=== REQUEST ===
Reproduce the lines of the material below from the line with "scientific name: Vaccinium simulatum" to the line with "collectors: P. C. Hammond", with both of those lines included.

=== RECORDS PROVIDED ===
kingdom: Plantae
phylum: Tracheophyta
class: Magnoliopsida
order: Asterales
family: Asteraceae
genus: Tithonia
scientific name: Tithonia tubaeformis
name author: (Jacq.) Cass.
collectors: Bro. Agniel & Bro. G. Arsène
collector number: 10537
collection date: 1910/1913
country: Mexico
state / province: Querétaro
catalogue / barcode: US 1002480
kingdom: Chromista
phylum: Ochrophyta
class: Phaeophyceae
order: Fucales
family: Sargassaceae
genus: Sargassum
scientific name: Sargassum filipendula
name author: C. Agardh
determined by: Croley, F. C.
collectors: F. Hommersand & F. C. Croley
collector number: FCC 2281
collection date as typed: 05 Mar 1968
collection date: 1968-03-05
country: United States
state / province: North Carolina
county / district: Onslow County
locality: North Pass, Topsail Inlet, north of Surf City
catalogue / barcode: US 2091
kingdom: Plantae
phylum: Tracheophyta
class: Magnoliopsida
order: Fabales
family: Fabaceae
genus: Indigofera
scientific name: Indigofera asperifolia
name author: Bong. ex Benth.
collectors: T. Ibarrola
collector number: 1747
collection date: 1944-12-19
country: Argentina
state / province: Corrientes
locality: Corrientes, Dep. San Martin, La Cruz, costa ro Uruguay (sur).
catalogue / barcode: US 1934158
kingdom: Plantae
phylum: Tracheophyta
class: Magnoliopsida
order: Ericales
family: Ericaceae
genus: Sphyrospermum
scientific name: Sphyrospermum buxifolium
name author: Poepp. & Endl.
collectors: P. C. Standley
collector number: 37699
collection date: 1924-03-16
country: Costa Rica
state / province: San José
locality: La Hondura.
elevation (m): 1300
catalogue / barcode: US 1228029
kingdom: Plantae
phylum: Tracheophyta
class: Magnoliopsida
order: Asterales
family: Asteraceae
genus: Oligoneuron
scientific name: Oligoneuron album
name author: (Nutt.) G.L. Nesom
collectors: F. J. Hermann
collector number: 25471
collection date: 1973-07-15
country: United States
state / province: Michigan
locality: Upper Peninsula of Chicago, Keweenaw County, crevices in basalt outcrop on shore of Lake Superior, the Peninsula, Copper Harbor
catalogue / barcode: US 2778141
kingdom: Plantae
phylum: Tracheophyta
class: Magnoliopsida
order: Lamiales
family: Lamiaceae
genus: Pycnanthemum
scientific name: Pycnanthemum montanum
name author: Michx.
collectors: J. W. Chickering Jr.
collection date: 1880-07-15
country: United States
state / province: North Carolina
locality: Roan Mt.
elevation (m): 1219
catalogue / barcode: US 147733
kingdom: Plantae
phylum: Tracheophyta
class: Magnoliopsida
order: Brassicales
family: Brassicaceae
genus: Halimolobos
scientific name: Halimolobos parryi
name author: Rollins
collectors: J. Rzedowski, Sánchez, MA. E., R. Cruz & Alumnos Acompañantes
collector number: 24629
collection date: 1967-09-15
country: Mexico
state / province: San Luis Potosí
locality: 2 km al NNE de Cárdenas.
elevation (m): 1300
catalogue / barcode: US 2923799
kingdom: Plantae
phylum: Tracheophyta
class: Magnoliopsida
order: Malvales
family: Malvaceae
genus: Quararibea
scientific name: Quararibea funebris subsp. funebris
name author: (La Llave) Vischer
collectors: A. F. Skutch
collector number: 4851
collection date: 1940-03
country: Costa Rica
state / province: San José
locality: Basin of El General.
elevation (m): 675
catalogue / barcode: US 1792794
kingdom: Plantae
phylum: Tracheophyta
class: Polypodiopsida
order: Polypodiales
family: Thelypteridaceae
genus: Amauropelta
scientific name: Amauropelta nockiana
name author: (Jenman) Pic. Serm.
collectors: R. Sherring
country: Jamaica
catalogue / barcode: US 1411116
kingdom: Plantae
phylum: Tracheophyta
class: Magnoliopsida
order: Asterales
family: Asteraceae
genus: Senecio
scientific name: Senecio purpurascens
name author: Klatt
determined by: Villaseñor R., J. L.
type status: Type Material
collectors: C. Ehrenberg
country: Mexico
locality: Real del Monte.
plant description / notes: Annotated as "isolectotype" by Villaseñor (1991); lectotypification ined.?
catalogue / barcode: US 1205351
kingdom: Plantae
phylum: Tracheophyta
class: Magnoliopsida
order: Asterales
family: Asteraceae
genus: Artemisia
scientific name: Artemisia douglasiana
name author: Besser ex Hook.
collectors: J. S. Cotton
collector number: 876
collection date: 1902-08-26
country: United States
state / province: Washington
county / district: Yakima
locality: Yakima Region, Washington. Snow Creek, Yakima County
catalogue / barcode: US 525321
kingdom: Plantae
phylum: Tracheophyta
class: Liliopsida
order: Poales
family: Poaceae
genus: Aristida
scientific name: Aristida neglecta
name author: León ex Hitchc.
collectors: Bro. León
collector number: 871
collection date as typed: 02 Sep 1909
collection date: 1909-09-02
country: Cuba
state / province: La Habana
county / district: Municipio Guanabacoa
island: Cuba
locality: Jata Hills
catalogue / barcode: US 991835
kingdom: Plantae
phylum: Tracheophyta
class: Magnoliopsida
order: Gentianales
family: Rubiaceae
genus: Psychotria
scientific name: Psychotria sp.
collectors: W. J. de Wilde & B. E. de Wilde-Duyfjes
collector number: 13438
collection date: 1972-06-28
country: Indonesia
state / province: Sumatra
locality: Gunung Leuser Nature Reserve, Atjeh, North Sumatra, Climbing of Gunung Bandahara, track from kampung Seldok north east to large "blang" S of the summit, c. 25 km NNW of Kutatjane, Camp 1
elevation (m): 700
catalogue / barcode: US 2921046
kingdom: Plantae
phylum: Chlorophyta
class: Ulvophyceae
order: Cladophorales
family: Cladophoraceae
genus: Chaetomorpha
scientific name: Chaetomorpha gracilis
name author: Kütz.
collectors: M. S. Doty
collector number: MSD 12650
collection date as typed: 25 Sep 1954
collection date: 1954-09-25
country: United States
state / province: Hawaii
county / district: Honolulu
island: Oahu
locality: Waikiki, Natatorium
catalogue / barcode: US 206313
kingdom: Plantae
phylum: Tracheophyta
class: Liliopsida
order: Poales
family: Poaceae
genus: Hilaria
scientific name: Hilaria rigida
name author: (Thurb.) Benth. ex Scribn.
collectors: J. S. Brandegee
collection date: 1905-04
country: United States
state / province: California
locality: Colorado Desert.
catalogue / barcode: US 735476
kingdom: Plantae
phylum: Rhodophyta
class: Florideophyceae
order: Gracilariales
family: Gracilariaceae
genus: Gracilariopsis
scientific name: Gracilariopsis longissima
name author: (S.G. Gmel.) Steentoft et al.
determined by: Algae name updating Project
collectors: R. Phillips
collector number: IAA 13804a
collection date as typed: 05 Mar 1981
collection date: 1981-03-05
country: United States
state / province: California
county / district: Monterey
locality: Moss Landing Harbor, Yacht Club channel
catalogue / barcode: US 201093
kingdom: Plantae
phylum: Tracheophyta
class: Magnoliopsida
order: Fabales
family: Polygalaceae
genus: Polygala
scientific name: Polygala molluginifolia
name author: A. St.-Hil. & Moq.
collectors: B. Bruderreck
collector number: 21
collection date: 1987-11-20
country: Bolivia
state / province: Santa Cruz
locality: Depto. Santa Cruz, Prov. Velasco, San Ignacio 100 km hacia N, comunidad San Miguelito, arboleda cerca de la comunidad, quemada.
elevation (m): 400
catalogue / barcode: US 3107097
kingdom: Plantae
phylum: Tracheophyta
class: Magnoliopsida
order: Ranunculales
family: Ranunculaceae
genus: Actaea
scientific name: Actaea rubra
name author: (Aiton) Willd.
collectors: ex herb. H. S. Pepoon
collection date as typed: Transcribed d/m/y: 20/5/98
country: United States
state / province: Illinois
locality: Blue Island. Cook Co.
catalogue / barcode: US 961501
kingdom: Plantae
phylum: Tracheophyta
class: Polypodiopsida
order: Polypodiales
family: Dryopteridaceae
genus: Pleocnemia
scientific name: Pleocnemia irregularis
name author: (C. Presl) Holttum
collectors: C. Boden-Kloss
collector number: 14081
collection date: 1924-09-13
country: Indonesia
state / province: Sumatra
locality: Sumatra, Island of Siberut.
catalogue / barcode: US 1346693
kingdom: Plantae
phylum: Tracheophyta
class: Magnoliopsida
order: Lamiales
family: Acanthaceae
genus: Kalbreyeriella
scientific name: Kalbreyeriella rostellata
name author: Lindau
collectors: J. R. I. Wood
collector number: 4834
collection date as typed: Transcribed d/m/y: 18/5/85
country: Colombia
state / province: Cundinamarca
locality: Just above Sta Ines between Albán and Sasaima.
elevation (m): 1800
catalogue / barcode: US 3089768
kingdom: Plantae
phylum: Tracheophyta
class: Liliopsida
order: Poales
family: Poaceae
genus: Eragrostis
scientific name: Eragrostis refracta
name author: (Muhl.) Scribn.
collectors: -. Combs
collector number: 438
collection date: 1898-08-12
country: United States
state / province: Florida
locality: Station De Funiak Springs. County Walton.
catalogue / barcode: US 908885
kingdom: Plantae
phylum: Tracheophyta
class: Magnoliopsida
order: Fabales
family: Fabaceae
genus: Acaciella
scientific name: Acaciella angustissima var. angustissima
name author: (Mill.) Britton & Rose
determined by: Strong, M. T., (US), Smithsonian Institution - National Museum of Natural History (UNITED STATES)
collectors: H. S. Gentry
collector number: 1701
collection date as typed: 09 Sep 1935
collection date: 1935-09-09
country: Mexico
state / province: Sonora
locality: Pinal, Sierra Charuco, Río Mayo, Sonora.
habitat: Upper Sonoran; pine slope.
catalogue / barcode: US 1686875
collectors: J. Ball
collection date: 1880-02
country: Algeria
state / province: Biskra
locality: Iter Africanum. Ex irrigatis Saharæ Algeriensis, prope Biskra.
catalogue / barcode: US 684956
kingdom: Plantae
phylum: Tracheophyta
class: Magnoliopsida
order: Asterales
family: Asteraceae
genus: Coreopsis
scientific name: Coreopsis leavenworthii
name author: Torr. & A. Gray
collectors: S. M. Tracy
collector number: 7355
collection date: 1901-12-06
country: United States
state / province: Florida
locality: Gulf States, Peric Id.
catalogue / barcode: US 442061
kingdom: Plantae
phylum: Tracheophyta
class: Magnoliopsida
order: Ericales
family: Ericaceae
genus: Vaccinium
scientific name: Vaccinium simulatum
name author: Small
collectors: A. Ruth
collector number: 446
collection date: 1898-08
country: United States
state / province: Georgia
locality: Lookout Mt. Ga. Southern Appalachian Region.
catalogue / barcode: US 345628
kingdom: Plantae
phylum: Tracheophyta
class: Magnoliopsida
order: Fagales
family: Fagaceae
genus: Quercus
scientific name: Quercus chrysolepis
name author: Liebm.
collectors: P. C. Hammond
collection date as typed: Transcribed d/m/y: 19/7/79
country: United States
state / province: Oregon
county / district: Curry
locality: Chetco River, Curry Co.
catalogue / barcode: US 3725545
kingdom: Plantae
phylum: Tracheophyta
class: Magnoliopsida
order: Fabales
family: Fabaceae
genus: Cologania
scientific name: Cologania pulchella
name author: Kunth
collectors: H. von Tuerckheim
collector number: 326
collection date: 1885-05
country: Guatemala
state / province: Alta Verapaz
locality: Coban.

=== EXPECTED ANSWER ===
scientific name: Vaccinium simulatum
name author: Small
collectors: A. Ruth
collector number: 446
collection date: 1898-08
country: United States
state / province: Georgia
locality: Lookout Mt. Ga. Southern Appalachian Region.
catalogue / barcode: US 345628
kingdom: Plantae
phylum: Tracheophyta
class: Magnoliopsida
order: Fagales
family: Fagaceae
genus: Quercus
scientific name: Quercus chrysolepis
name author: Liebm.
collectors: P. C. Hammond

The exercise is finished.